Les scientifiques ont testé 24 volontaires des deux sexes en leur demandant de choisir entre différents trajets dans les rues de Londres tout en mesurant leur activité cérébrale à l’aide d’une IRM fonctionnelle. Sur les dix exercices de l’étude, cinq comportaient l’utilisation du GPS et cinq autres les seuls moyens cérébraux de chaque personne.

Dans leur expérience, les personnes ont tout d'abord appris à se repérer dans le quartier de Soho, dans le centre de Londres. Puis, les participants ont visionné un film en même temps qu'un scanner enregistrait leur activité cérébrale par IRM fonctionnelle.

Deux zones du cerveau intéressaient les chercheurs :

* l'hippocampe, impliqué dans la mémoire et l'orientation ;
* le cortex préfrontal, qui sert à planifier et à prendre des décisions.

Parfois, le film était arrêté et les participants devaient trouver leur chemin pour rejoindre une destination en disant s'il fallait tourner à droite ou à gauche à chaque carrefour.

L’hippocampe et le cortex préfrontal étaient moins actifs avec un GPS.

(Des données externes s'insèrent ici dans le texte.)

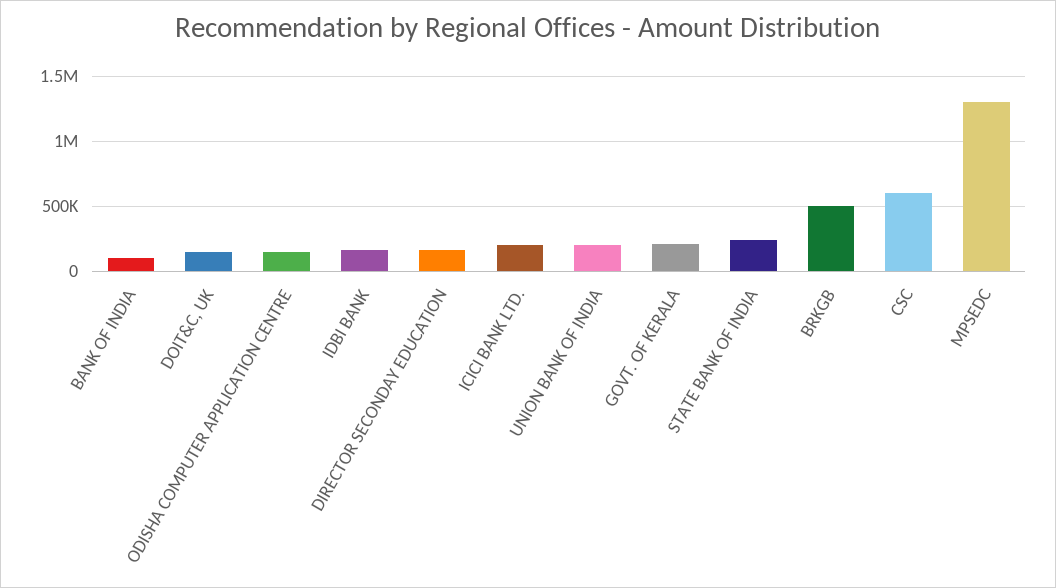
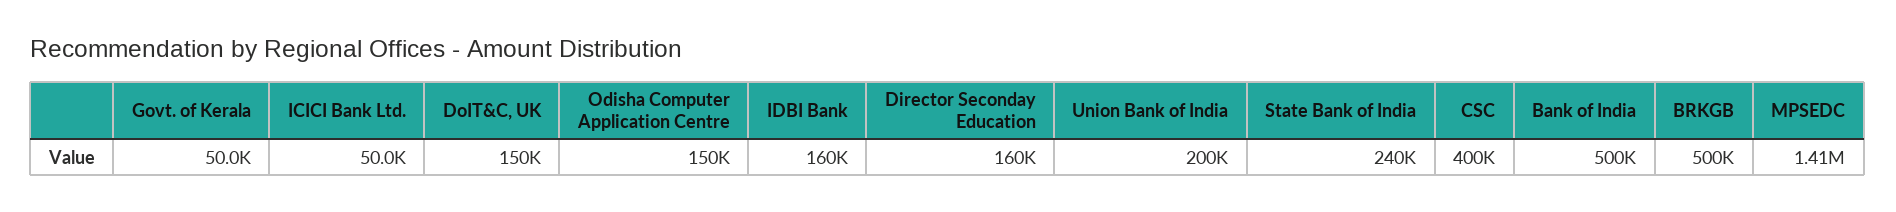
BANK OF INDIA: 100000 -> 500000
ICICI BANK LTD.: 200000 -> 50000
GOVT. OF KERALA: 200000 -> 50000
CSC: 600000 -> 400000
MPSEDC: 1300000 -> 1410000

Les chercheurs ont trouvé que lorsque les participants devaient s'orienter par eux-mêmes, sans aide d'un appareil de type GPS, l'activité de l'hippocampe et du cortex pré-frontal correspondait assez bien aux décisions qu'ils devaient prendre : ces zones connaissaient des pointes d'activité quand les volontaires entraient dans de nouvelles rues. L'activité cérébrale augmentait avec le nombre d'options à choisir.

En revanche, quand les participants suivaient les instructions de l'ordinateur pour s'orienter, ils n'activaient pas autant ces aires cérébrales.

Les résultats s'accordent avec des modèles dans lesquels l'hippocampe simule des parcours sur des chemins possibles futurs, tandis que le cortex pré-frontal nous aide à planifier ceux qui nous mèneront à destination. Quand nous avons la technologie nous indiquant le chemin à parcourir, le cerveau ne réagit pas au réseau de rues.

En résumé, le GPS de votre cerveau se mettrait au repos si vous vous en remettez à une navigation pilotée par satellite... Ces résultats soulèvent aussi quelques interrogations sur le sens de l'orientation des nouvelles générations qui utilisent un smartphone, puisque leur GPS interne pourrait être moins sollicité.

A terme, les utilisateurs réguliers de GPS pourraient souffrir d’un manque d’entraînement et ne plus réussir à s’orienter facilement sans navigateur. La disposition de la ville pourrait également jouer un rôle.

Selon les chercheurs ces nouvelles découvertes permettent d’étudier comment les systèmes de mémoire du cerveau peuvent réagir à l’agencement d’une ville ou d’un bâtiment. On pourrait identifier des lieux, comme les hôpitaux par exemple, qui pourraient être particulièrement difficiles à retrouver pour des personnes atteintes de démence et les rendre plus accessibles

Zones du cerveau impliquées dans l’orientation



Le cortex pré-frontal. Cette zone est chargée de contrôler nos impulsions, et il semblerait qu’elle ne se développe pas complètement jusqu’à la fin de l’adolescence et participe à l’orientation car elle est chargée de prendre des décisions. Le cortex pré-frontal est la partie du cerveau qui a le dernier mot sur la rue que l’on va emprunter. Lorsque nous mélangeons plusieurs chemins différents, c’est aussi lui qui va décider lequel gagne.

Le striatum. C’est lui qui écoute le cortex pré-frontal lorsque nous marchons dans des endroits que nous ne connaissons pas. De plus, il stocke des informations de temps et de distance dans l’hippocampe, là où se trouvent les fameux neurones de localisation, qui permettent que nous téléchargions de nouvelles cartes dans le striatum.

Le cortex pariétal. Il se charge de la direction et du sens.

Le cortex entorhinal. Il nous situe par rapport à un point de référence, comme cela peut être le lieu où nous avons garé la voiture.

Le cervelet. Il se charge de coordonner la partie motrice avec ce qu’a décidé le cortex pré-frontal.

Dans l’orientation, d’autres structures participent également, comme le système limbique qui déclenche la colère ou l’énervement lorsque notre conjoint ne fait pas confiance à notre GPS cérébral.